#### EXCERPT TO READ
* * * * * * *

As Trinity Rodman took to a stage in Los Angeles on Thursday to celebrate her new contract with the Washington Spirit, one that makes her the highest-paid women’s soccer player in the world, it was hard not to reflect on the months-long ordeal that preceded the week’s big news. The Spirit’s higher-ups did not hesitate to note that the NWSL’s new high impact player rule helped to enable Rodman’s return, a victory for a team that was once handicapped by a salary cap that may not have otherwise allowed them to re-sign their star player.
The crowning achievement for the HIP rule, though, comes with a large asterisk. The league celebration — and defense — of its new policy comes a week after the NWSL Players Association filed a grievance against it, arguing the HIP rule was not collectively bargained and violates federal labor law. The rule is not simply one of many disputes sports leagues face from player unions, but gets at the heart of a new-age existential dilemma in an ever-evolving sport — is the HIP rule enough to ensure that NWSL teams can compete with the most ambitious overseas clubs for top-tier talent?

* * * * * * *

#### STUDY MATERIAL
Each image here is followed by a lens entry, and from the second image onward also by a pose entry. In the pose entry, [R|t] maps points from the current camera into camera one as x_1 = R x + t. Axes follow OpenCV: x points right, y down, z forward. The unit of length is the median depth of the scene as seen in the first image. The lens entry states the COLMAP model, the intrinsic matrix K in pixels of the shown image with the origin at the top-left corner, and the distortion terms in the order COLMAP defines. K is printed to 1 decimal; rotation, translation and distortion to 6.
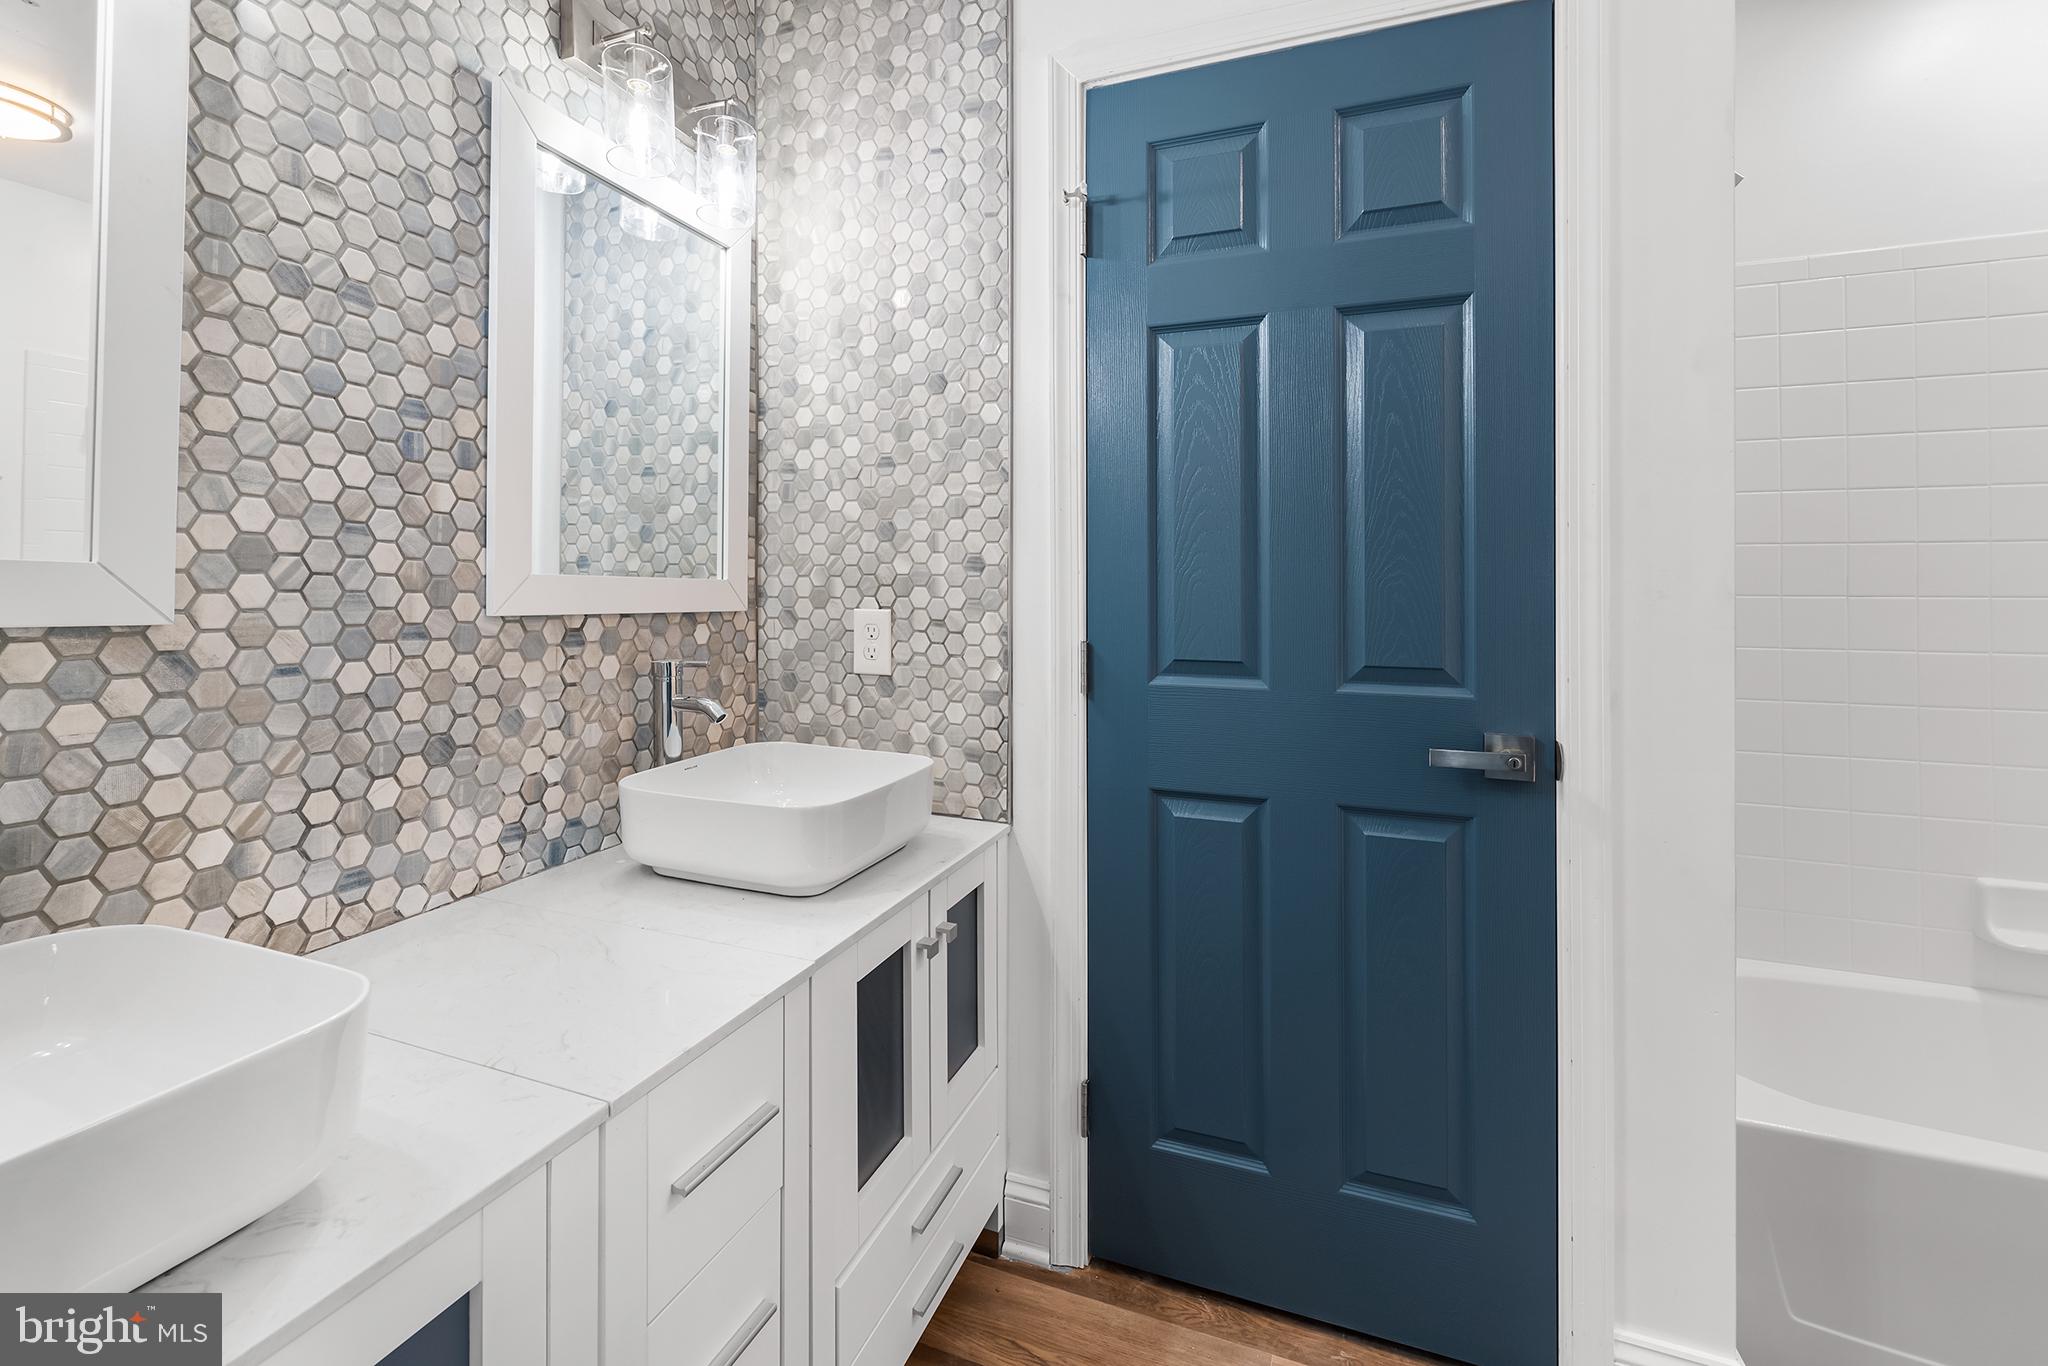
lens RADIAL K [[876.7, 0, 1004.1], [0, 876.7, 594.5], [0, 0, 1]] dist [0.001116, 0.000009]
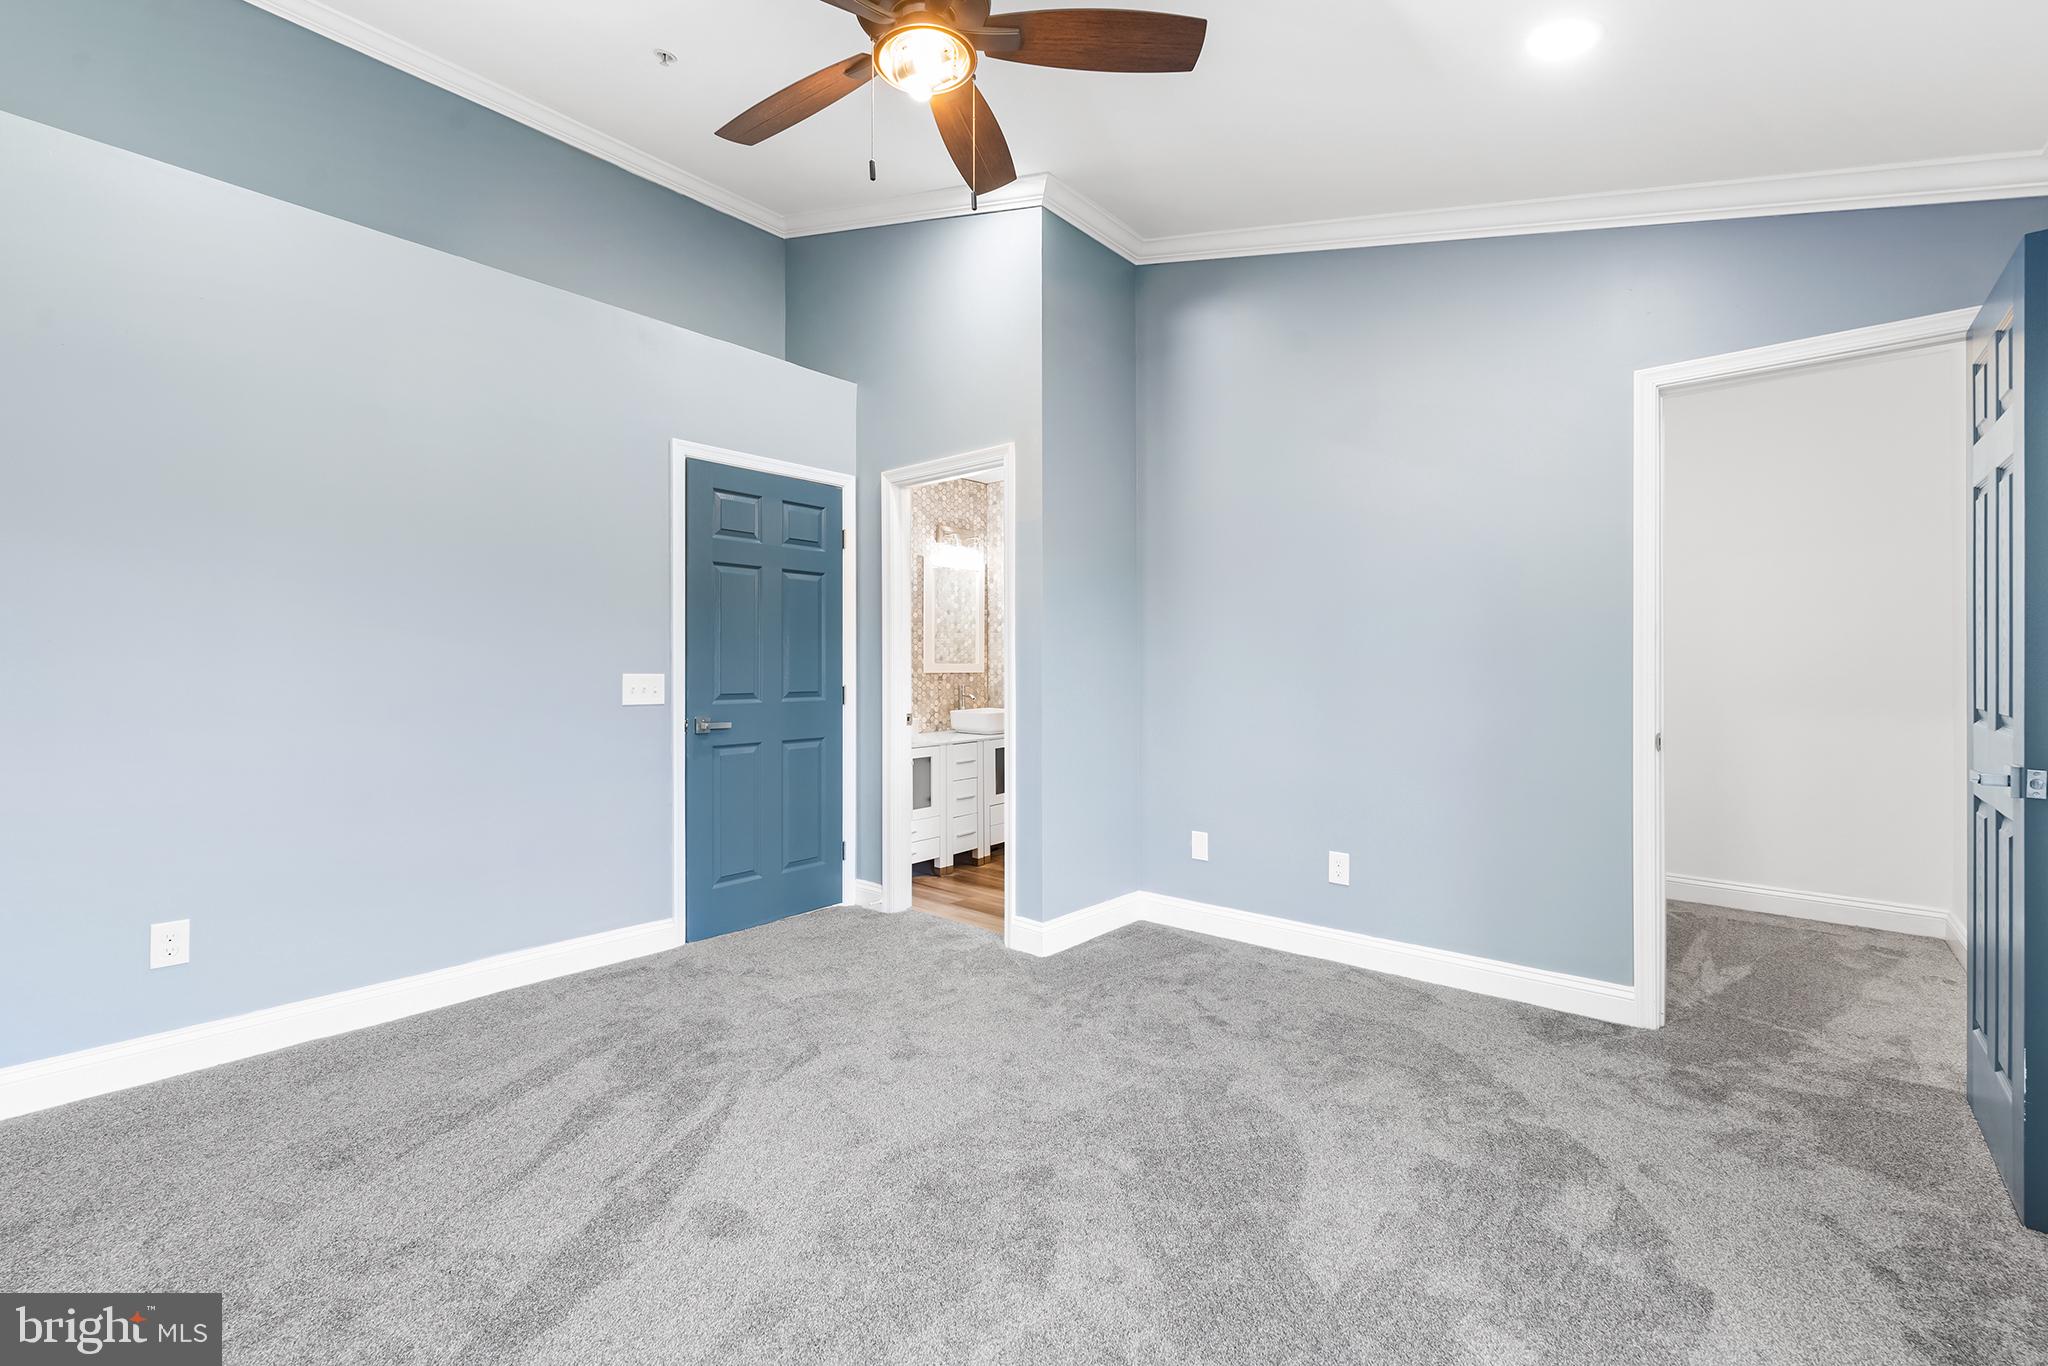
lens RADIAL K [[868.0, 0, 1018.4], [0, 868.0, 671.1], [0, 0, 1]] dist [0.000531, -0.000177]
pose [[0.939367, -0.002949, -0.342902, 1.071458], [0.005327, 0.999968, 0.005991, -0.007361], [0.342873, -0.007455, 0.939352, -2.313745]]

* * * * * * *

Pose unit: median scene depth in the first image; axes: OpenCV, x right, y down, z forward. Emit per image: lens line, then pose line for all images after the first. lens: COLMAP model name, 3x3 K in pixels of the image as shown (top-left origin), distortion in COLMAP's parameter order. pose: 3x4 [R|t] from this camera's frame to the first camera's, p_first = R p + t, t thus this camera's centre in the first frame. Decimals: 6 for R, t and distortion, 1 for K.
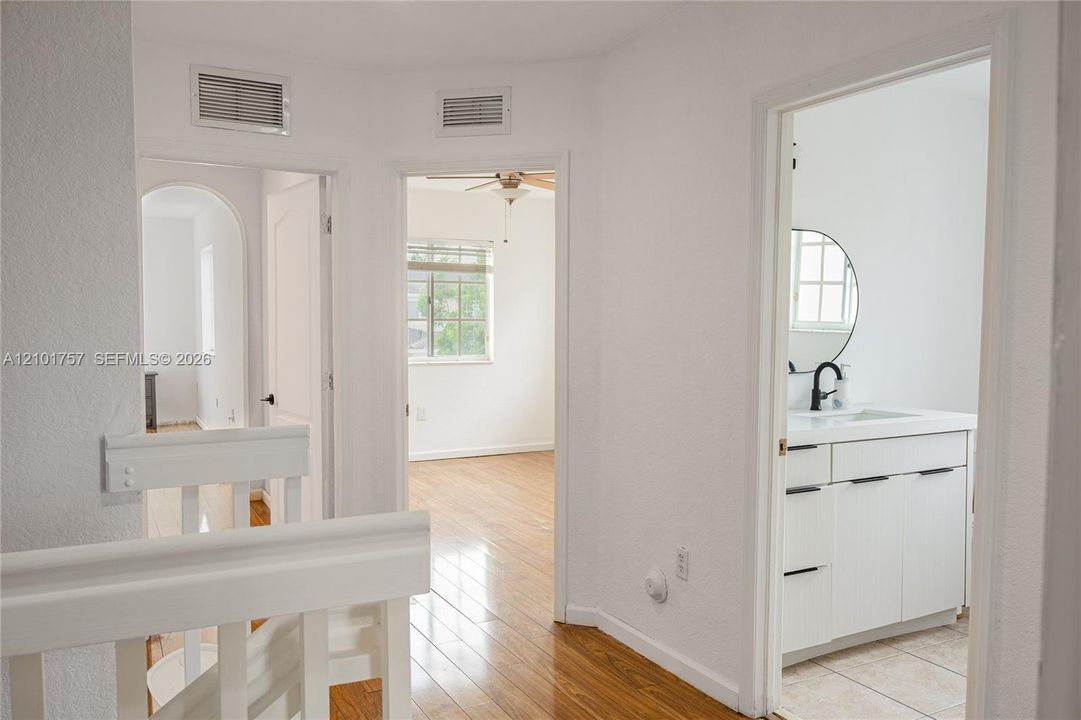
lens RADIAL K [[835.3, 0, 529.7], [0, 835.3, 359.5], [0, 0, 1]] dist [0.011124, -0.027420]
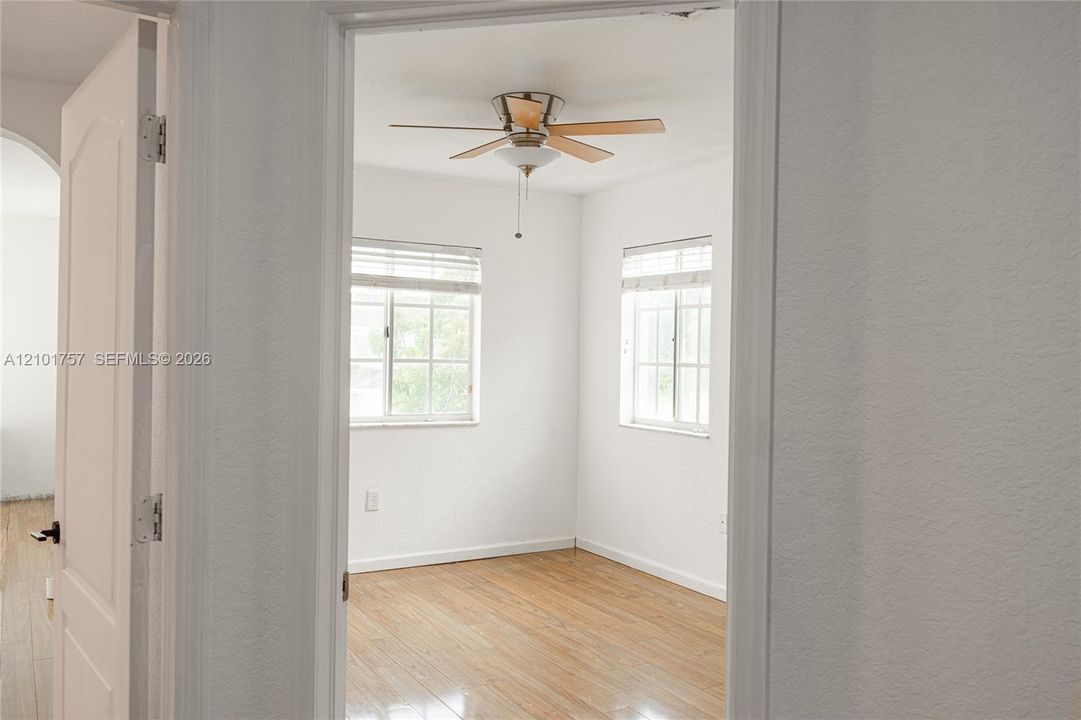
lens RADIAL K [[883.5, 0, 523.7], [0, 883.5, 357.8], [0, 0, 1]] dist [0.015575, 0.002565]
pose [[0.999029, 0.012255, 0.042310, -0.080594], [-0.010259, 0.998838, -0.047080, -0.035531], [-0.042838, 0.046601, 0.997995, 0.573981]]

* * * * * * *

#### WORK INSTRUCTIONS
• 1. Answer from the passage on Trinity Rodman's new contract:
(a) Which club signed Rodman to the new deal?
(b) In what city did she take the stage on Thursday?
(c) What group filed a grievance against the high impact player rule?
• 2. Pick up the passage on Trinity Rodman's new contract after its final sentence and continue it.
The data was drawn from a separate source.

#### ANSWERS PROVIDED
• 1.
(a) The Washington Spirit.
(b) Los Angeles.
(c) The NWSL Players Association.

• 2.
Naturally, the answer varies depending on who you ask. NWSL commissioner Jessica Berman described the HIP rule as a meet-in-the-middle approach for a league that needs to make a move but one that baked financial responsibility into the construction of the policy.
“in my best judgment, my fundamental responsibility is to be a responsible steward of capital,” Berman told CBS Sports. “There’s hundreds of millions of dollars being invested in training facilities, in stadiums, in coaches, in training environments, in business staff and to the extent we are unlocking incremental investment in this space, it is our responsibility to make sure that is specifically tailored to our commercial business.”
NWSLPA executive director Meghann Burke, though, believes the HIP rule is not an adequate response to the new, investment-focused realities of the rapidly growing women’s game.
“The problem is, though, we merely transformed to keep up with the rest of the world,” Burke said. “We didn’t transform to lead and that is a proud feature of how the U.S. has historically dominated in the women’s game. We’ve done things no one else is doing. Well, now the rest of the world’s doing it so I do tend to agree that our current system does not allow us to compete with the rest of the world.”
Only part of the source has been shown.